Exilé
Johnnie To, réalisateur Hongkongais découvert en Europe au début des années 2000 grâce aux polars The mission et Fulltime killer, poursuit son exploration des gunfights et perfectionne son style visuel dans Exilé, l’un de ses meilleurs films, sorti en France dans l’anonymat le plus complet au cours de l’été 2007.
Le scénario est minimaliste. Cinq amis d’enfance vont se souder les coudes pour sauver l’un d’entre eux des griffes du chef d’un cartel de Macao prêt à tout pour le liquider. Naturellement, toutes les « péripéties cinématographiques » caractéristiques du genre vont survenir : gunfights, moments de bravoure et de lyrisme, scènes d’action à couper le souffle.

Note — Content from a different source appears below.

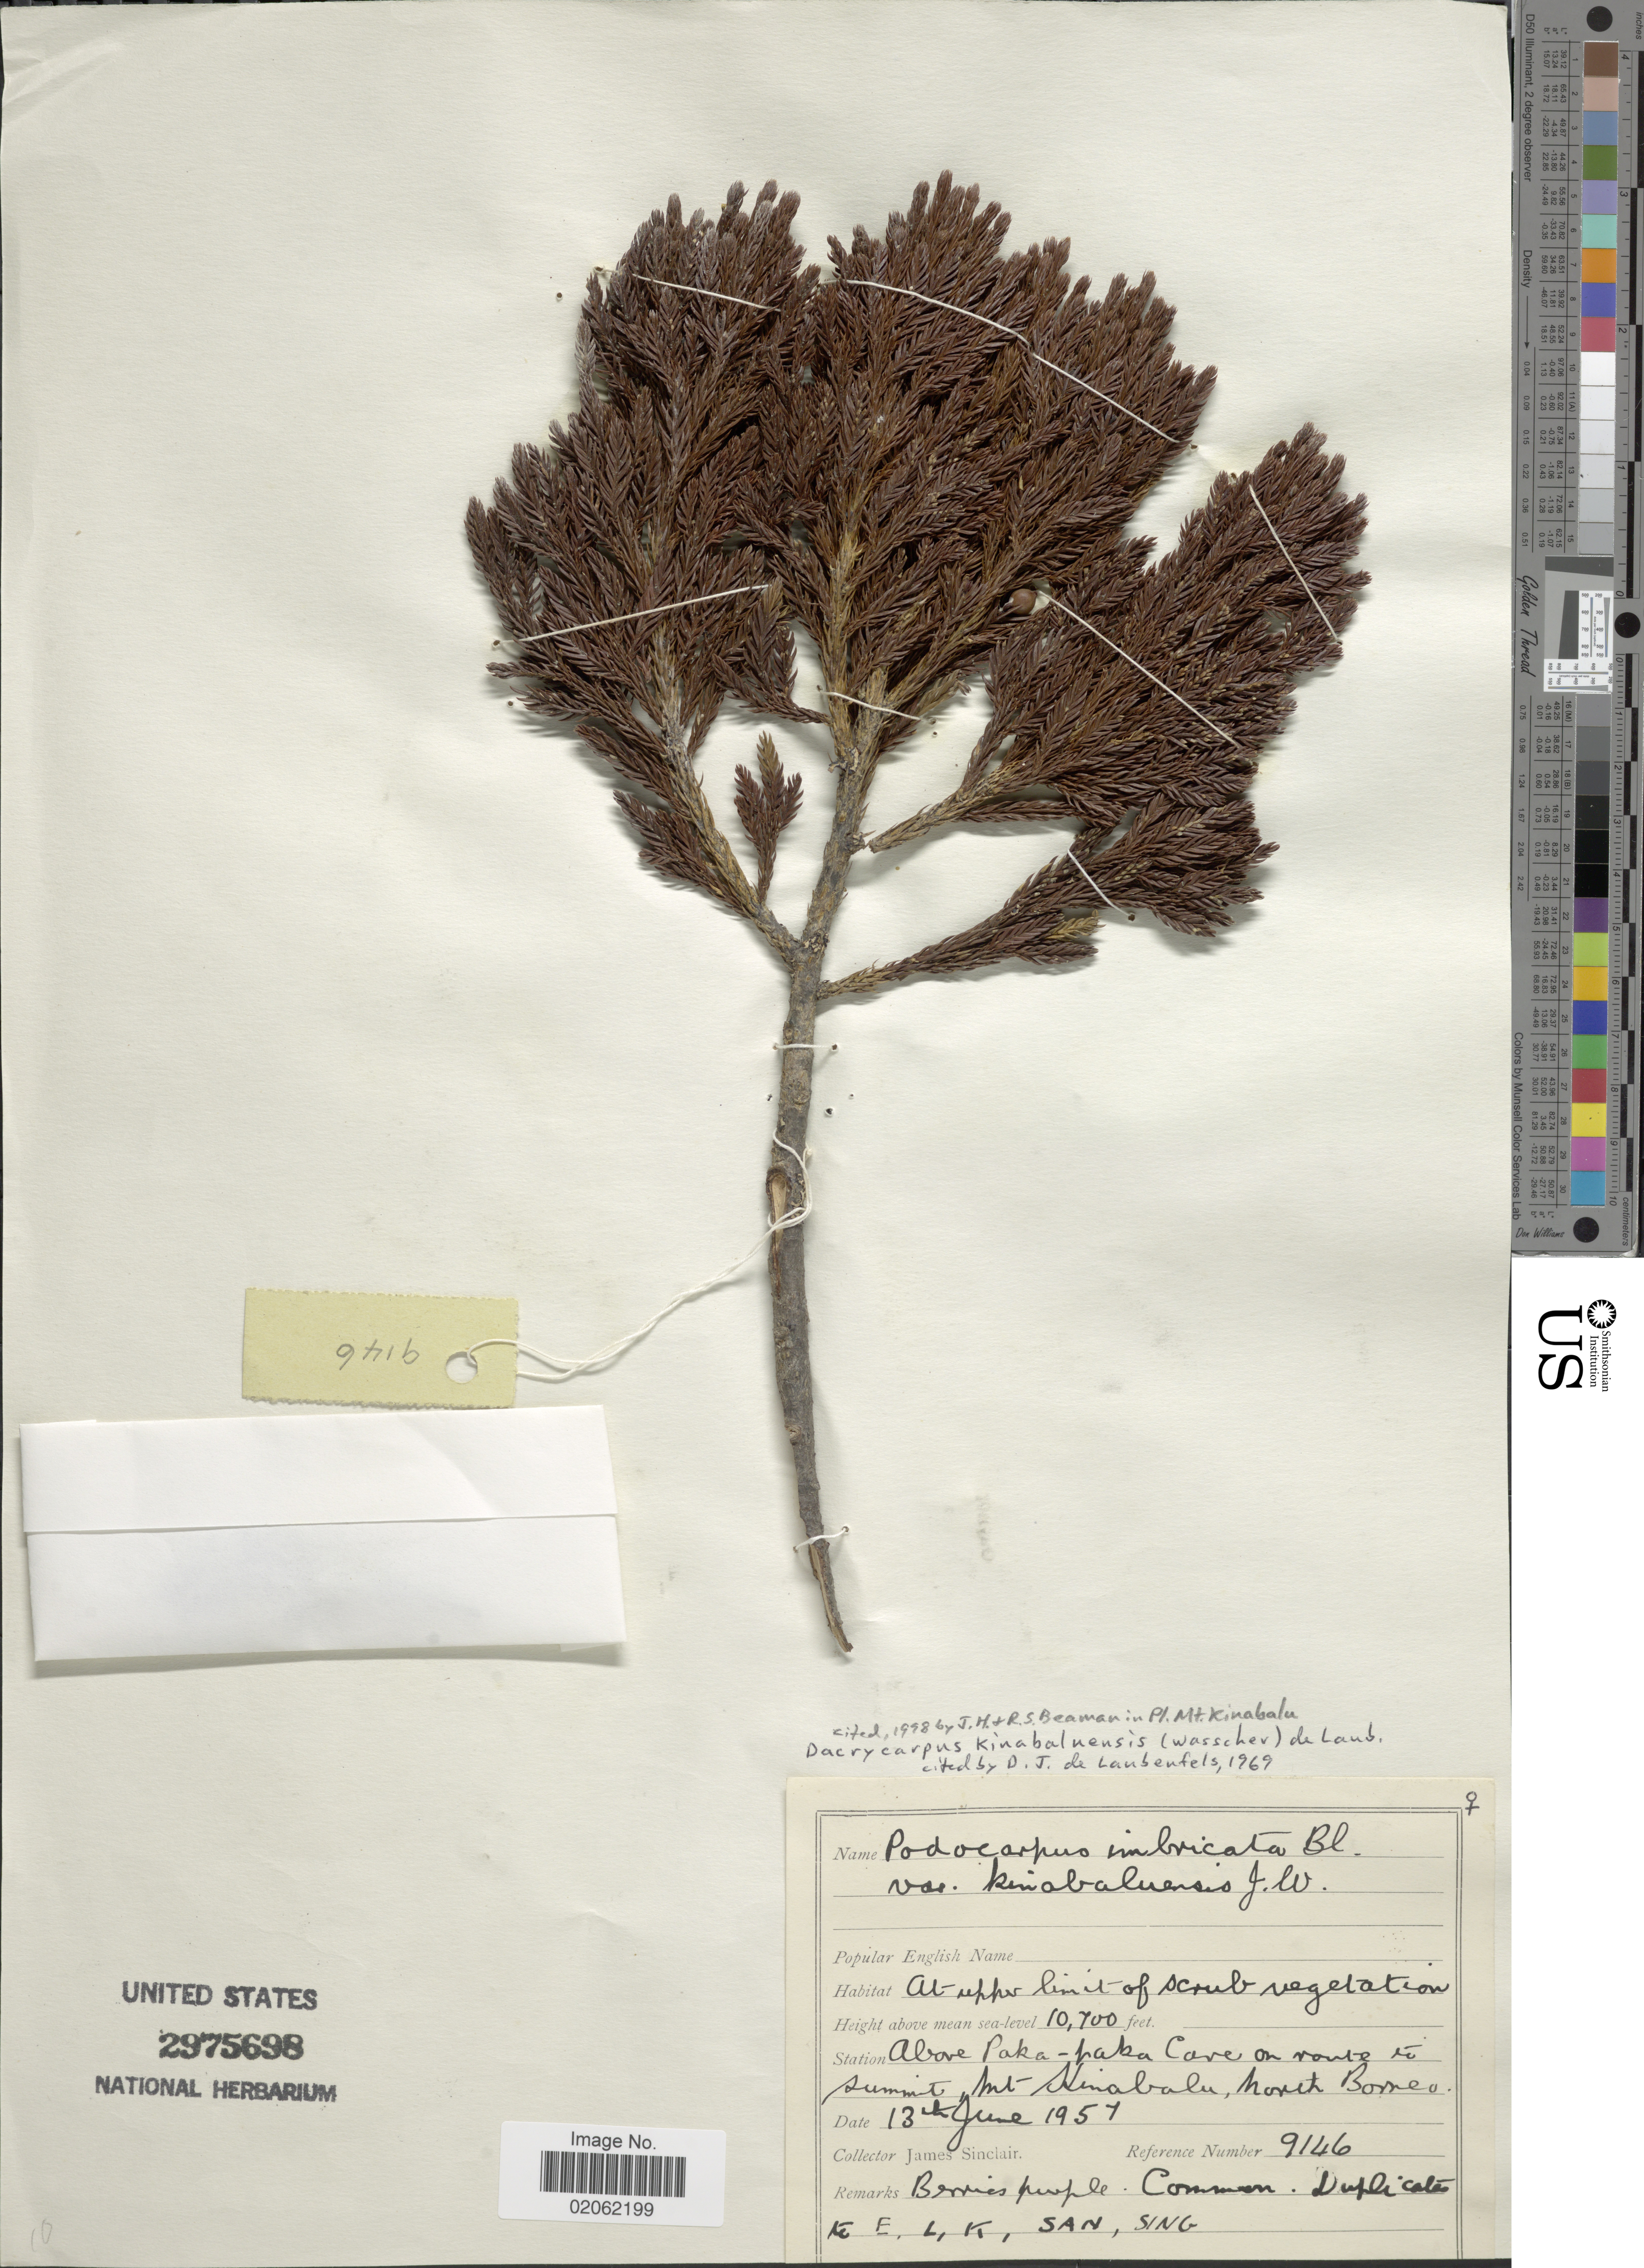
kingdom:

La maestria formelle dont Johnnie To va faire preuve est particulièrement impressionnante, car – et c’est là qu’Exilé frappe très fort – le réalisateur a l’intelligence de réduire son film à une pure expérience sensorielle, visuelle et formelle, sans se soucier des nécessités scénaristiques ou matérielles. Peu importe le nombre de balles utilisées ou l’impossibilité pratique pour les personnages d’effectuer tel ou tel type de mouvement : tout est fait pour mettre en musique des affrontements d’une beauté à couper le souffle, orchestrés de façon mémorable par le réalisateur Hongkongais. Car, si réduire Exilé au simple genre du film d’action serait une erreur, les temps forts (fusillades, scènes d'action, gunfights) dynamitent le film avec une puissance rarement égalée dans le genre. L’intensité des règlements de compte est digne des meilleurs Sergio Leone ; la qualité de certaines scènes d’action rappelle le John Woo de la grande époque (The Killer). Bref, Jonnie To fait montre d’une maîtrise totale de son art.
Tout en mélangeant différents styles sans pour autant que son film ne tourne à l’éclectisme ridicule – contrairement au navrant Kill Bill de Tarantino, célébré pour ses emprunts mal compris à divers types de cinéma – Johnnie To garde son sérieux. Exilé n’est pas une pochade, une farce destinée à caricaturer un certain cinéma de genre. S’il reste un pur divertissement, Exilé est un film merveilleux dans le sens où To utilise les veilles recettes de ce type de cinéma mais sait les remettre à jour d’une façon si jouissive et si belle qu’il est impossible de rester de marbre devant un tel spectacle. Le seul « défaut » inhérent à Exilé est que cette oeuvre constitue un « film-limite » du genre : en effet, comment concevoir de faire mieux ? Un seul réalisateur pourra-t-il égaler la maestria dont fait montre le maître To dans ce film ? Car, il faut bien le reconnaître, Exilé est au film de gunfights ce que Le bon, la brute et le truand était au western et ce que Chinatown représentait pour le « film noir » : le paroxysme d’un style, la quintessence de tout un système, la compréhension parfaite des codes d’un genre défini.
Il convient d’ailleurs d’ajouter que To, après Exilé, a enchaîné avec le splendide Sparrow qui, entre maîtrise visuelle et hommage aux films populaires et aux films muets, est une œuvre remarquable.